Postnatal somatic cell proliferation and seminiferous tubule maturation in pigs: a non-random event

Abstract

Although seminiferous tubule maturation in horses begins in the central area of the testis, this process is thought to occur randomly throughout the testis in most mammals. Studies in our laboratory revealed that the establishment of spermatogenesis may not be a synchronous event in the testicular parenchyma of pigs.

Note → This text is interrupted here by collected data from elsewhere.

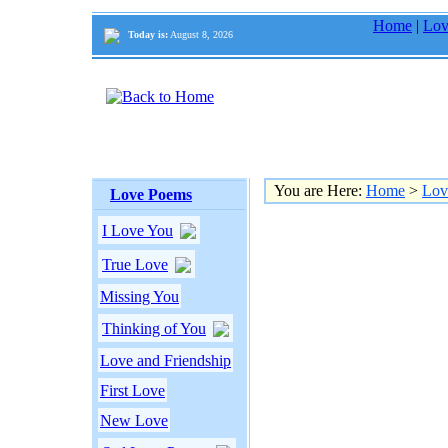
Home
|
Lov
Today is:
August 8, 2026
You are Here:
Home
>
Lov
Love Poems
I Love You
True Love
Missing You
Thinking of You
Love and Friendship
First Love
New Love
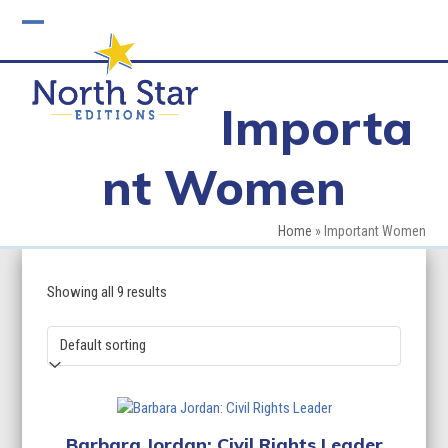
Skip
to
Open
Close
content
mobile
mobile
Importa
menu
menu
nt Women
Home
»
Important Women
Showing all 9 results
Barbara Jordan: Civil Rights Leader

The objectives of the present study were to evaluate the pattern of seminiferous cord/tubule maturation and the morphological and functional characteristics of testicular somatic cells during postnatal development in three regions of the pig testis: a) near the tunica albuginea (TA); b) in the transitional area between the seminiferous tubules and mediastinum (TR); and c) in the intermediate area (ID) between the TA and TR. Based on the diameter of seminiferous cords/tubules, nucleus size of Sertoli cells and fluid secretion, mainly at 90 and 120 d of age, seminiferous tubule maturation was more advanced in the ID and TR. The mitotic activity of Sertoli cells was higher (P<0.05) in the TR than the ID and TA at 7 and 120 d. Except for the mitotic index of the Leydig cells, which was lower (P<0.05) in the ID at 7, 30, and 180 d than in the TA and TR, other Leydig cell ebd points, e.g., individual cell size, nuclear volume, and cytoplasmic volume, were consistently higher (P<0.05) in the ID, suggesting that steroidogenesis was more active in this region during the period investigated. Overall, we inferred that Leydig cells in the ID may play a pivotal role in postnatal testis development in pigs and this type of cell is likely related to asynchronous testicular parenchyma development, with the transitional area providing the primary zone for growth of seminiferous tubules.

Fig. 1

Illustration of the three testicular parenchyma regions in pigs from which the samples were taken; TA, tunica albuginea region; ID, intermediate region; TR, transitional region.

Fig. 2

Biometric data (mean ± SEM) during postnatal development in pigs. (A) body weight; (B) testis weight; (C) gonadosomatic index (GSI).

Fig. 3

Seminiferous cords and tubular diameter (mean ± SEM) in three regions of the testicular parenchyma during postnatal development in pigs. Different uppercase letters denote significant differences between ages for the same region (P < 0.05).

Fig. 4

Tubular compartment volume density (mean ± SEM) in three regions of testicular parenchyma during postnatal development in pigs. Different lowercase letters denote significant differences between regions, whereas different uppercase letters denote significant differences between ages for the same region (P < 0.05).

Fig. 5

Intertubular compartment volume density (mean ± SEM) in three regions of testicular parenchyma during postnatal development in pigs. Different lowercase letters denote significant differences between regions, whereas different uppercase letters denote significant differences between ages for the same region (P < 0.05).

Fig. 6

Sertoli cell nuclei at 7 (A), 30 (B), 60 (C), 90 (D), 120 (E) and 180 (F) d of age in pigs. In all prepubertal ages investigated (A to E), immature Sertoli cells exhibited two different nuclear patterns: round/ovoid (arrows) or elongated (arrowheads). After puberty (F), only typically mature Sertoli cell nuclei (*) with evident nucleolus were found. A–E, bar = 30 μm; F, bar = 20 μm.

Fig. 7

Sertoli cell nuclear volume (mean ± SEM) in three regions of the testicular parenchyma during postnatal development in pigs. Different lowercase letters denote significant differences between regions, whereas different uppercase letters denote significant differences between ages for the same region (P < 0.05).

Fig. 8

Leydig cells in different regions of testicular parenchyma in pigs at 7, 90 and 180 days of age. Leydig cells near or under the tunica albuginea (A, D, G) and near the mediastinum (transitional region, C, F, I) are smaller in comparison to those in the intermediate region (B, E, H). TA, tunica albuginea; TR, transitional region; SC, seminiferous cords; ST, seminiferous tubules; L, Leydig cell (bar = 40 μm).

Fig. 9

Leydig cell end points (mean ± SEM) in three regions of testicular parenchyma during postnatal development in pigs. Different lowercase letters denote significant differences between regions, whereas different uppercase letters denote significant differences between ages for the same region (P < 0.05).

Fig. 10

Testicular somatic cell proliferation index (mean ± SEM) in three regions of testicular parenchyma during postnatal development in pigs. Different lowercase letters denote significant differences between regions, whereas different uppercase letters denote significant differences between ages for the same region (P < 0.05).